▶ **TEXT EXCERPT**

Two veterans have intimated more radical conclusions than Johnston about the significance of rebellion inside the military. Bob Holt, reflecting on the unrest on the Atherton Tablelands, thought it was all in fun; yet he suggested the authorities did their best to stamp it out because they had apprehensive memories of a similar agitation among French troops in the trenches during the First World War. That unrest was part of a European wave of discontent that culminated in social revolutions and the fall of governments. Admittedly much of the unrest Holt describes was spontaneous and anarchic, including an episode in which rank and file soldiers chased military police—“these louts”, as he calls them—back to their barracks in Cairns.
64
There was also a force leading soldiers’ revolts that was better organised and more focused in its approach. This was the Communist Party, which had 3,000 to 3,400 members in the military. Ted Bacon, one of the wartime communists, reflected later on the impact of more carefully considered, better organised actions:

Successful strikes without victimisation of leaders were far more common than might be imagined by those who may believe a military bureaucracy is practically unbeatable. Refusals to parade until food or conditions were improved occurred in almost all training camps [and] even the most anti-democratic commanders were compelled to move cautiously in their dealings with the rank and file.

Stored data entries
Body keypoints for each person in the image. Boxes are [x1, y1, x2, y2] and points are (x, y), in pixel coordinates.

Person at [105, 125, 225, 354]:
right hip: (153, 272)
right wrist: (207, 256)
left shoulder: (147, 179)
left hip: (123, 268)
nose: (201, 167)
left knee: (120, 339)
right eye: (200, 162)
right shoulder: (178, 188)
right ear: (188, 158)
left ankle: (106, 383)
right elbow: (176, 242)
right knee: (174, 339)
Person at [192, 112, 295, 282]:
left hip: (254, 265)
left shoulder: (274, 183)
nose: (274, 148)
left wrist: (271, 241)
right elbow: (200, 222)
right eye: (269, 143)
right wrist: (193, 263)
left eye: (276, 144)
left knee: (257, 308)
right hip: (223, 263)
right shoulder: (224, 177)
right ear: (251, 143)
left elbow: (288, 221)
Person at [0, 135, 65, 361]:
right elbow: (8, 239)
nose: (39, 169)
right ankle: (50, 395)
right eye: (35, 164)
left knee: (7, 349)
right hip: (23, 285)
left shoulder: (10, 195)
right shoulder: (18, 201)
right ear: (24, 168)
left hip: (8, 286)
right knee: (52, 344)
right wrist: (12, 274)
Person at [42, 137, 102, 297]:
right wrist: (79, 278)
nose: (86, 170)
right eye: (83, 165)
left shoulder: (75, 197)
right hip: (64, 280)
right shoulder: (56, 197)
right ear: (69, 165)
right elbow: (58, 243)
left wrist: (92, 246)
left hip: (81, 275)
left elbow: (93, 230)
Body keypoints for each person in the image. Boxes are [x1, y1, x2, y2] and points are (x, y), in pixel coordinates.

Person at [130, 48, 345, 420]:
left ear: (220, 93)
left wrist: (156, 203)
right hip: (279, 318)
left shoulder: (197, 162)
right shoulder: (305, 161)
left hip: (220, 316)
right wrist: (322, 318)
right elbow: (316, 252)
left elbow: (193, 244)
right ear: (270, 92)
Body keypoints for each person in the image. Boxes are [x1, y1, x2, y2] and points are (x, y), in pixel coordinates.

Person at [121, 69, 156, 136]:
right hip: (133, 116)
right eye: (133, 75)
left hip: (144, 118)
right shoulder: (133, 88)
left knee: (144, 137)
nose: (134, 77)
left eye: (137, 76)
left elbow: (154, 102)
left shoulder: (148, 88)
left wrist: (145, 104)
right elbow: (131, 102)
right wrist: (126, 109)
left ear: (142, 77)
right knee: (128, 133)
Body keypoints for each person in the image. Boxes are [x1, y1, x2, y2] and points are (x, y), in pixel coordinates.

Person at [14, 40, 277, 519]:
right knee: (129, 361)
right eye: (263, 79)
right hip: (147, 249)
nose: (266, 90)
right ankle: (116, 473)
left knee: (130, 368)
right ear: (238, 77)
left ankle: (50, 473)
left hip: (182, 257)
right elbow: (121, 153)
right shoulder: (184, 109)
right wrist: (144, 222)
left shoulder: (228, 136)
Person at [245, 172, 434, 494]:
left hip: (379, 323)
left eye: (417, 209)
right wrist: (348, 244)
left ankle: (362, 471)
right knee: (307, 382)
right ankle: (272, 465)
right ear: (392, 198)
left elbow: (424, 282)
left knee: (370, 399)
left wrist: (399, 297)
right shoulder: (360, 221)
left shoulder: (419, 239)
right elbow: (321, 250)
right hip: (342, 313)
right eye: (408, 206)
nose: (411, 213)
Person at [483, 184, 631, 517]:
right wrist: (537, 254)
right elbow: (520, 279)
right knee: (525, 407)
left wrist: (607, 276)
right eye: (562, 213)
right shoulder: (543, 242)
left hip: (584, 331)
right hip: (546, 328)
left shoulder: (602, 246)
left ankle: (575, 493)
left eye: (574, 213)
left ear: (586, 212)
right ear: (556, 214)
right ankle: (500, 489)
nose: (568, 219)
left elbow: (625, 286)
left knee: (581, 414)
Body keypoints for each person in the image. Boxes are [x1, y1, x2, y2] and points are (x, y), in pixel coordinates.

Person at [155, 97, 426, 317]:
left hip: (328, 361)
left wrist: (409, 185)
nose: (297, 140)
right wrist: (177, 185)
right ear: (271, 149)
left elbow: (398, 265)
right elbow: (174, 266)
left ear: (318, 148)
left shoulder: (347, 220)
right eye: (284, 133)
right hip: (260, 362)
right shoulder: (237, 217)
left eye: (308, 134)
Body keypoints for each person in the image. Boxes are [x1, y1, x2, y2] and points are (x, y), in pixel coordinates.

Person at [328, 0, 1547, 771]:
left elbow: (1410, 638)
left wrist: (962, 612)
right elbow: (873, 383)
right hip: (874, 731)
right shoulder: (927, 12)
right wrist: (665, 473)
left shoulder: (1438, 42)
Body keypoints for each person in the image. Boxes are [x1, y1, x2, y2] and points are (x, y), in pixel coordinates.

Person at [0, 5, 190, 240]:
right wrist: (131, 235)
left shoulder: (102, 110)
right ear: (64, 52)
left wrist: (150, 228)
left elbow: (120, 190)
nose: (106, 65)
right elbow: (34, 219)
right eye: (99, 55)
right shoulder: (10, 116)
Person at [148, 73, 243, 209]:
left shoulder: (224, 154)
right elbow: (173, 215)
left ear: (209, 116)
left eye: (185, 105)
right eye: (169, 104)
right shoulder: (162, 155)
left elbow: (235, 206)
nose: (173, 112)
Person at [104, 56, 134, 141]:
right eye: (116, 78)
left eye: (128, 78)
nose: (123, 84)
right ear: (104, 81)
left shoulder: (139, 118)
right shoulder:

▶ **EXERCISE 1**
Answer these from the text on soldiers' revolts:
(a) To which town's barracks did rank and file soldiers chase military police?
(b) How many members did the Communist Party have in the military?
(c) According to Ted Bacon, where did refusals to parade occur?
▶ **EXERCISE 2**
Name every person mentioned by name in the text on soldiers' revolts.
▶ **EXERCISE 3**
Return the passage of the text on soldiers' revolts starting at "Two veterans have" and ending at "barracks in Cairns.".

▶ **WRITTEN ANSWER 1**
(a) Cairns
(b) 3,000 to 3,400
(c) In almost all training camps

▶ **WRITTEN ANSWER 2**
Johnston, Bob Holt, Ted Bacon

▶ **WRITTEN ANSWER 3**
Two veterans have intimated more radical conclusions than Johnston about the significance of rebellion inside the military. Bob Holt, reflecting on the unrest on the Atherton Tablelands, thought it was all in fun; yet he suggested the authorities did their best to stamp it out because they had apprehensive memories of a similar agitation among French troops in the trenches during the First World War. That unrest was part of a European wave of discontent that culminated in social revolutions and the fall of governments. Admittedly much of the unrest Holt describes was spontaneous and anarchic, including an episode in which rank and file soldiers chased military police—“these louts”, as he calls them—back to their barracks in Cairns.